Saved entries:
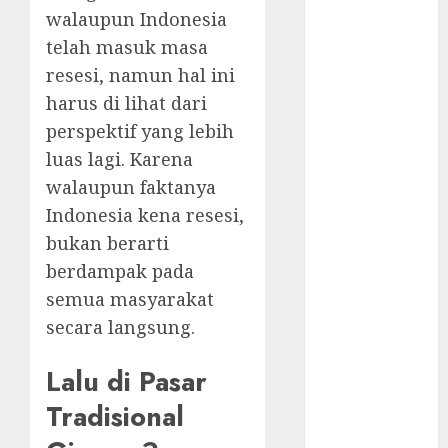
Classic
walaupun Indonesia
Komunikasi
telah masuk masa
Kunci
resesi, namun hal ini
Kemenangan
harus di lihat dari
Timnas
Perjuangan
perspektif yang lebih
Kesebelasan
luas lagi. Karena
Diaspora
walaupun faktanya
Indonesia
Indonesia kena resesi,
Jadwal
bukan berarti
Pertandingan
berdampak pada
Indonesia vs
semua masyarakat
Arab Saudi
secara langsung.
Indonesia
Kalah dari
Lalu di Pasar
Jepang, Begini
Kata STY
Tradisional
Kalah 0-4 dari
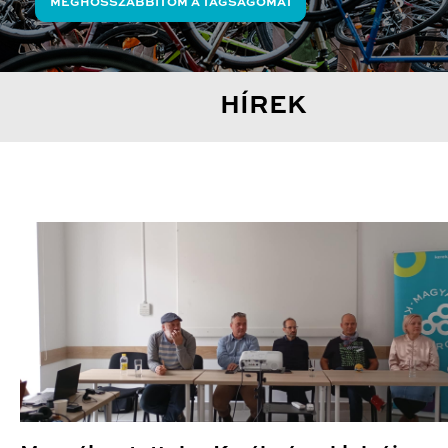
MEGHOSSZABBÍTOM A TAGSÁGOMAT
HÍREK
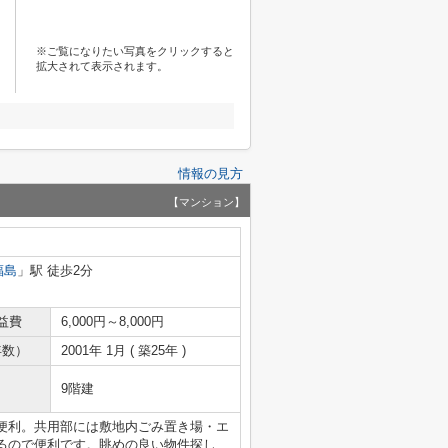
※ご覧になりたい写真をクリックすると
拡大されて表示されます。
情報の見方
【マンション】
福島
」駅 徒歩2分
益費
6,000円～8,000円
年数）
2001年 1月 ( 築25年 )
9階建
便利。共用部には敷地内ごみ置き場・エ
るので便利です。眺めの良い物件探し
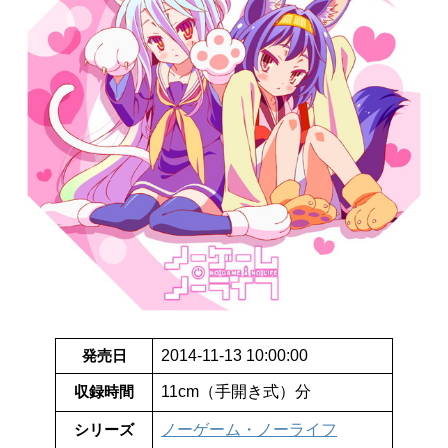
発売日
2014-11-13 10:00:00
収録時間
11cm（手開き式）分
シリーズ
ノーゲーム・ノーライフ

## Required action
What lines in the records above include the string "walaupun"? Copy each one.

## Answer space
walaupun Indonesia
walaupun faktanya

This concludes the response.